The Court finds that Investigator Kelly's later statements regarding his inability to precisely recall at what point Perez requested an opportunity to speak with his attorney cast doubt on his earlier certainty that Perez's request was made at the end of their conversation. Additionally, his notes from that day begin with his recollection that Perez requested his attorney. Although he testified that he made the notes in no particular order and they were "[j]ust, as [he] recollected, what happened on that date, " Oct. 2, 2002 Tr. at 6, the Court reads Investigator Kelly's written notes as that Perez expressed his desire to speak with his lawyer prior to making the other statements written later on the page. This interpretation also corresponds with Investigator Kelly's previous testimony that cooperation was one of the first things he mentioned to Perez after reading him his Miranda rights. See Feb. 28, 2002 Tr. at 5. In light of Investigator Kelly's inability to recall the timing of the events of that day and the fact that the notes highlight Perez's request for counsel, the Court finds that Investigator Kelly's later statement that Perez requested a lawyer at the end of their conversation is not credible. Any uncertainty as to precisely when Perez requested his attorney must be resolved in favor of protecting the constitutional claim. See United States v.
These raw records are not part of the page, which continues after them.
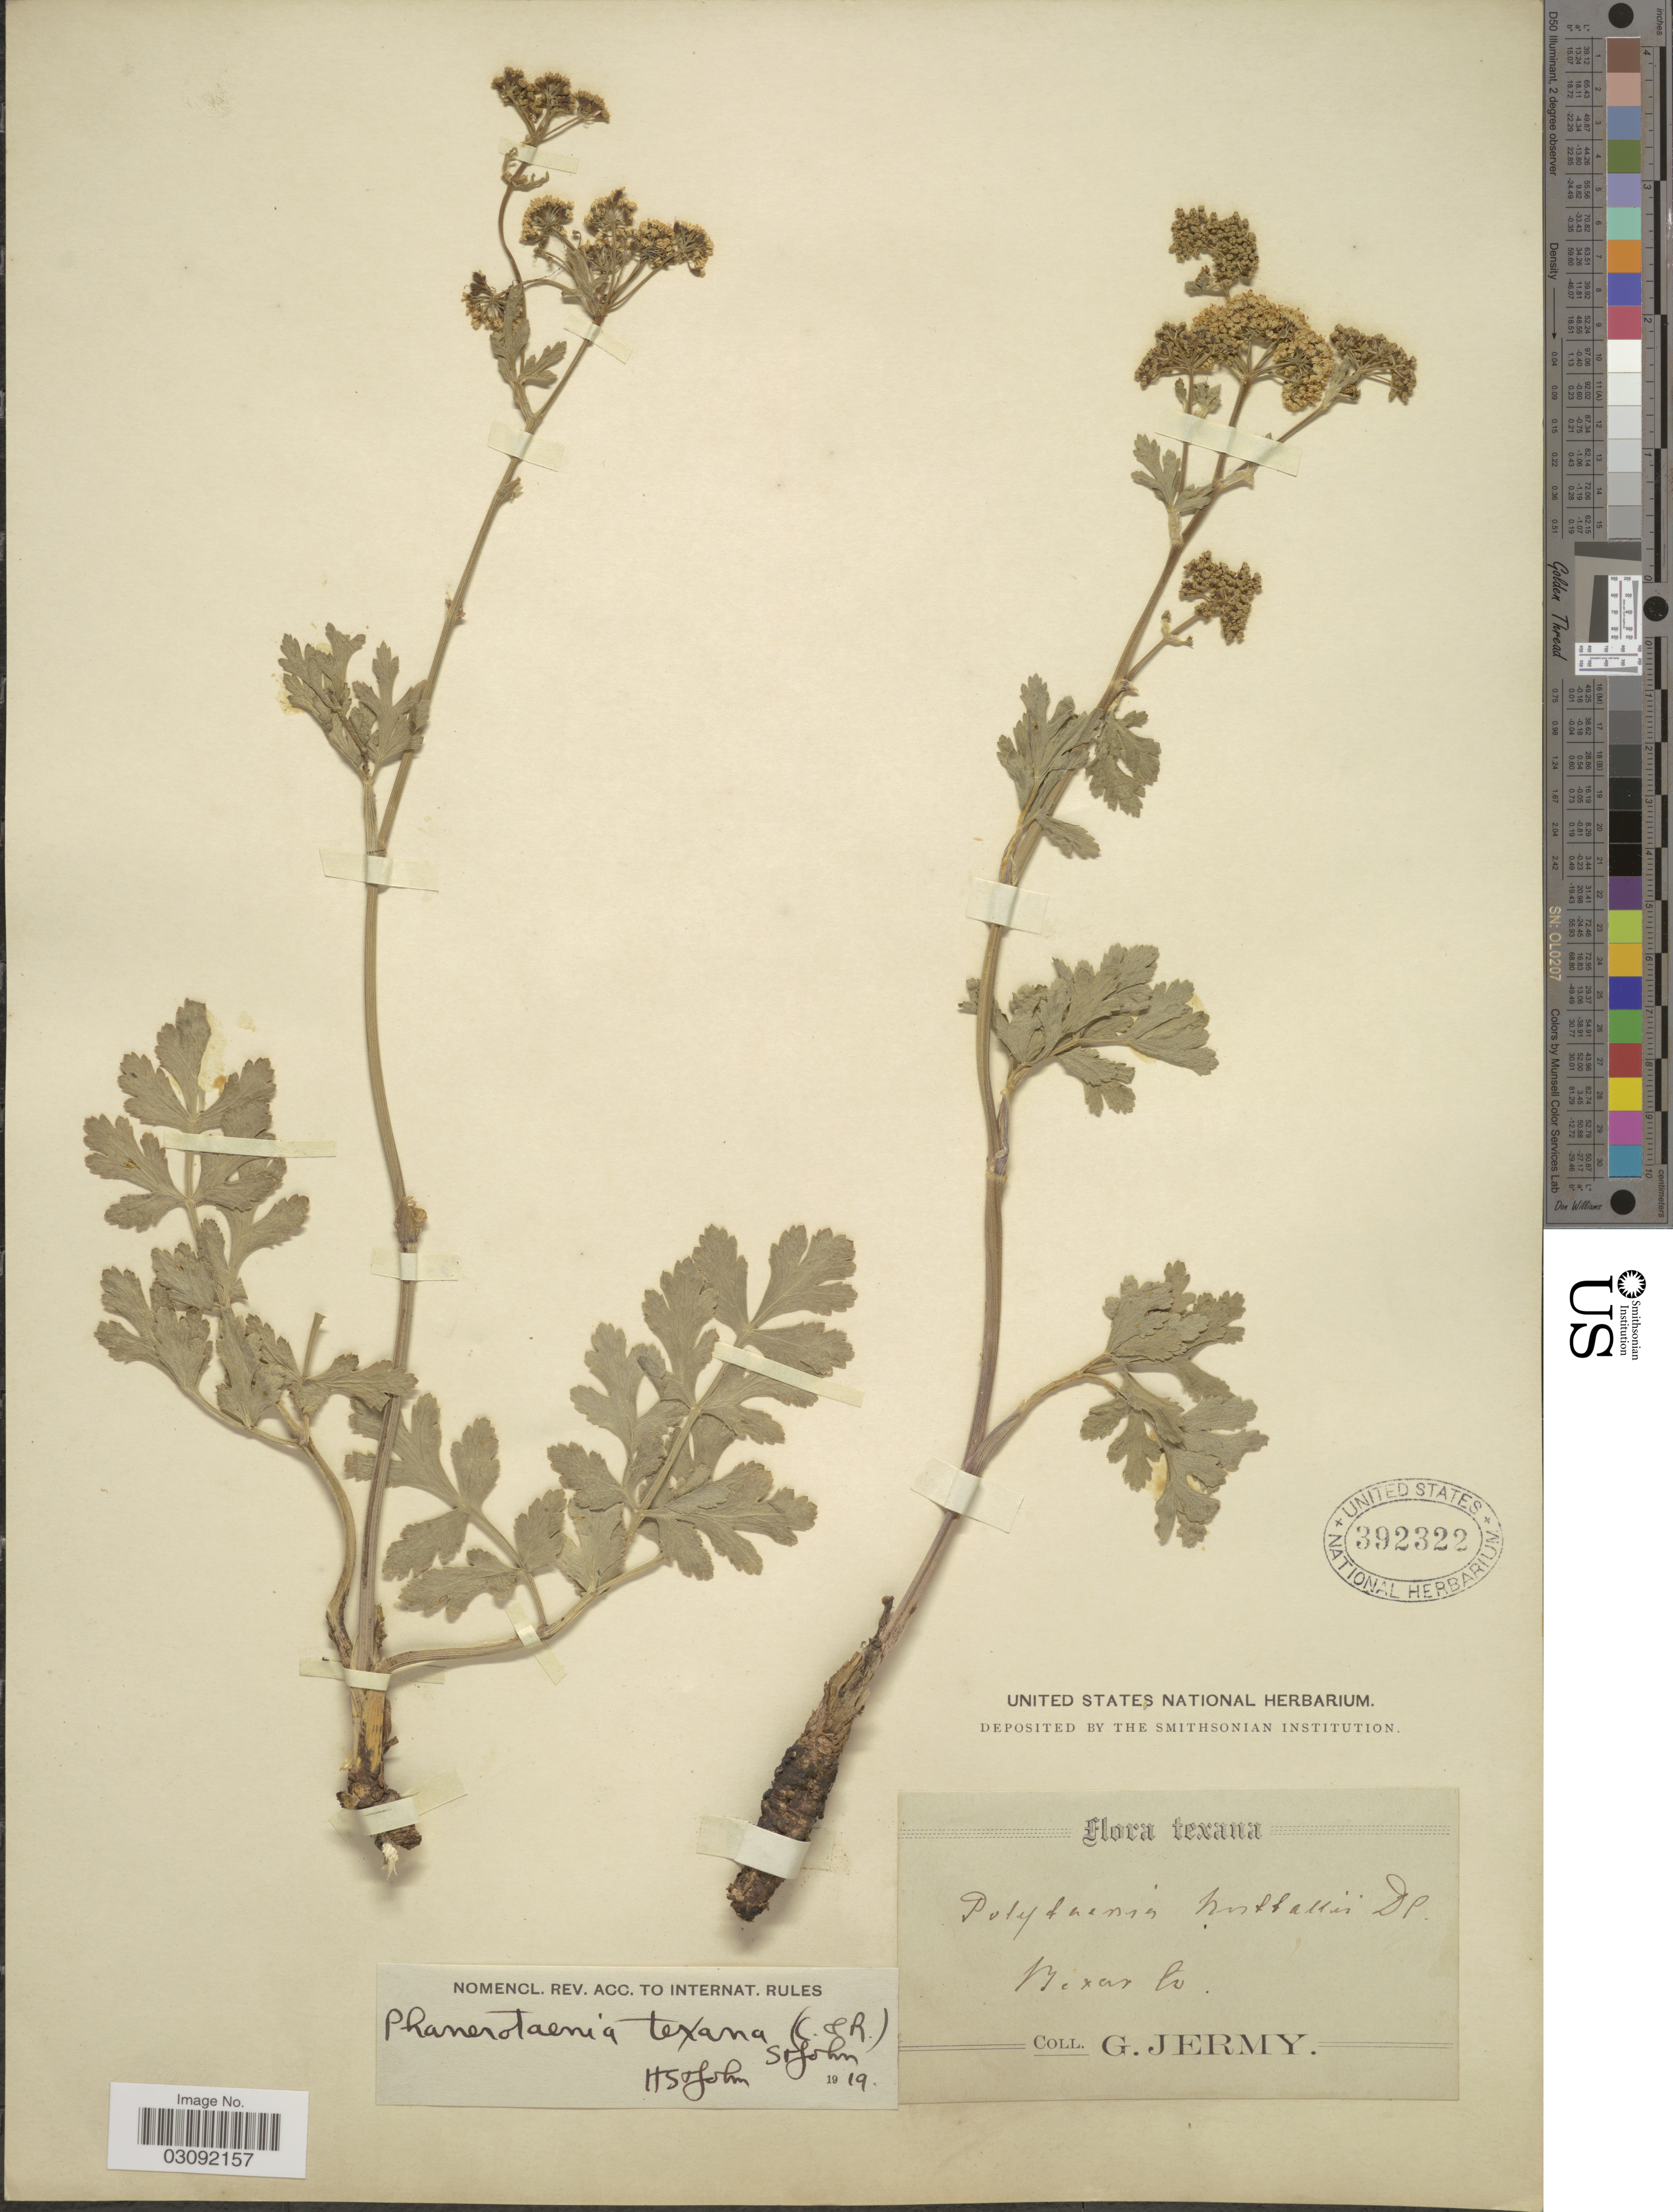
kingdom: Plantae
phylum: Tracheophyta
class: Magnoliopsida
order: Apiales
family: Apiaceae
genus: Polytaenia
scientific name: Polytaenia nuttallii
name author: DC.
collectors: G. Jermy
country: United States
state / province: Texas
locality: Bexar Co.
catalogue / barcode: US 392322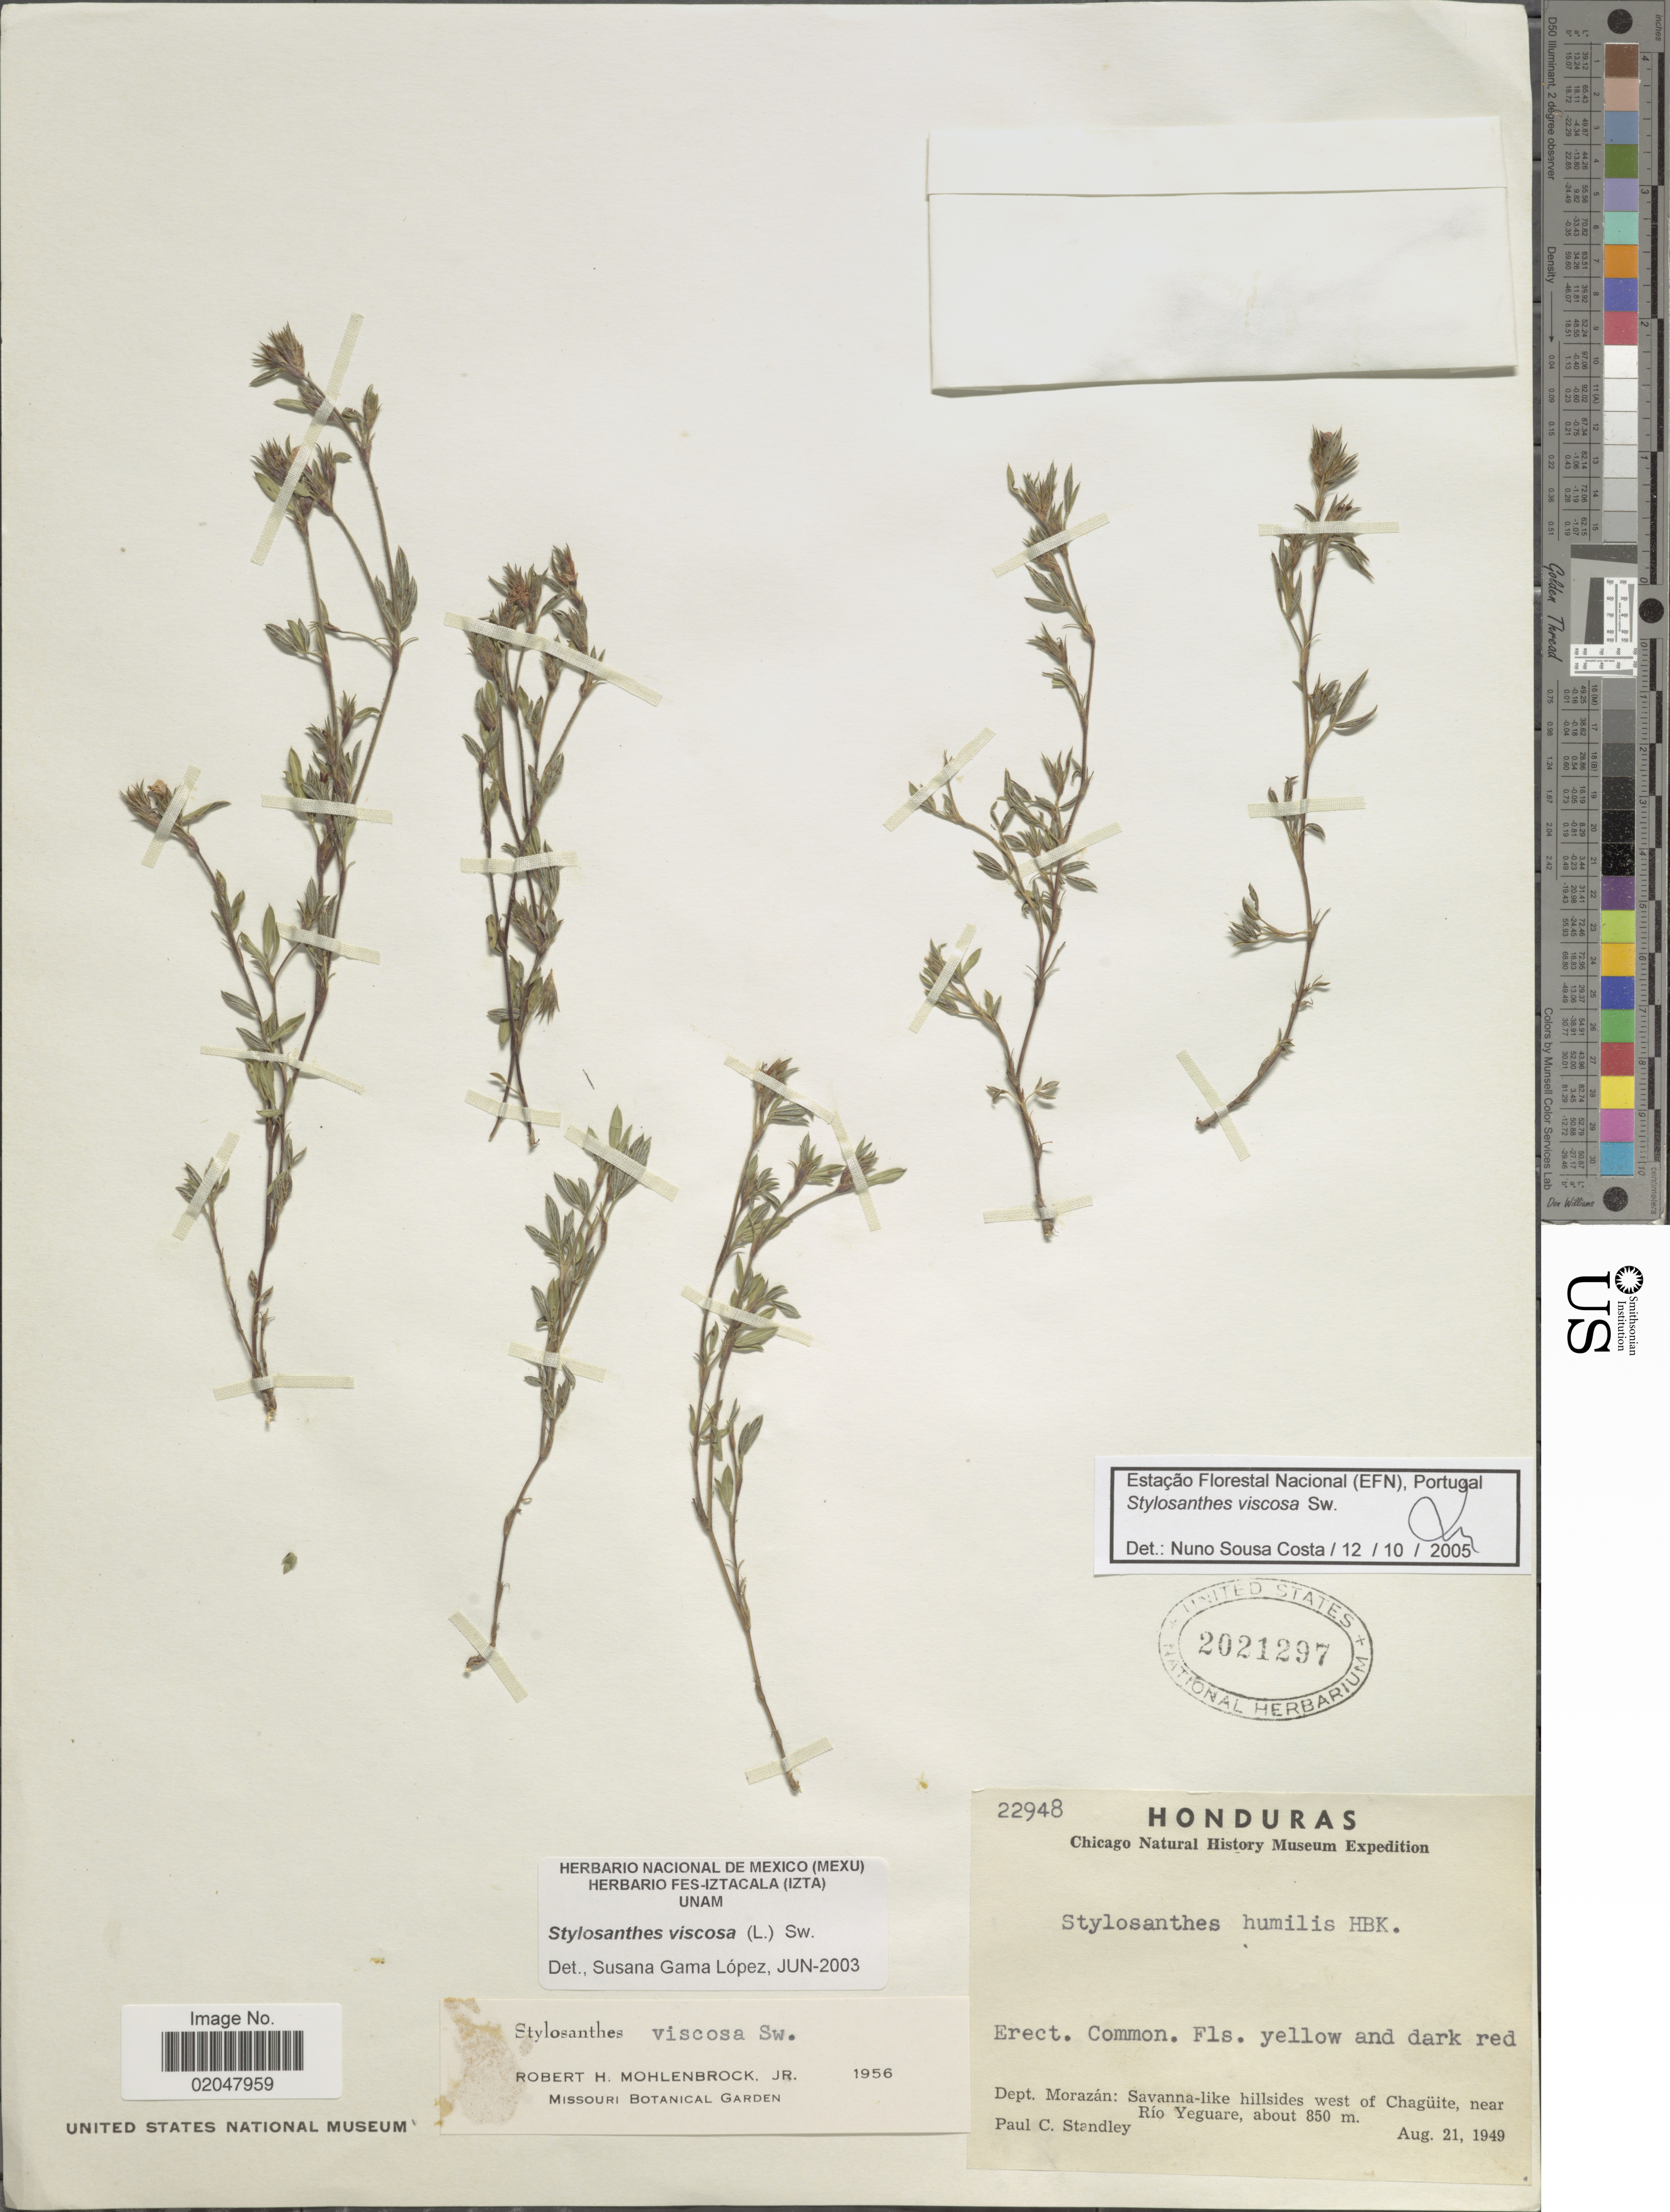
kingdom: Plantae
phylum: Tracheophyta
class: Magnoliopsida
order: Fabales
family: Fabaceae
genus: Stylosanthes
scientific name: Stylosanthes viscosa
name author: Sw.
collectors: P. C. Standley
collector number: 22948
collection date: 1949-08-21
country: Honduras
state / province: Fco. Morazán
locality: Savanna-like hillsides west of Chaquite, near Rio Yeguare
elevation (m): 850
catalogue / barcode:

Quiroz, 13 F.3d at 511. Therefore, the Court finds that Perez asserted his right to counsel near the beginning of his conversation with Investigator Kelly and the statements he subsequently made, including those written on the bottom of the first page of the Investigator's notes, shall be suppressed.
IV. CONCLUSION
Therefore, for the reasons set forth above, the Court finds that Perez invoked his Sixth Amendment right to counsel during his arrest on August 31, 2001, and any statements he made subsequent to that are to be suppressed.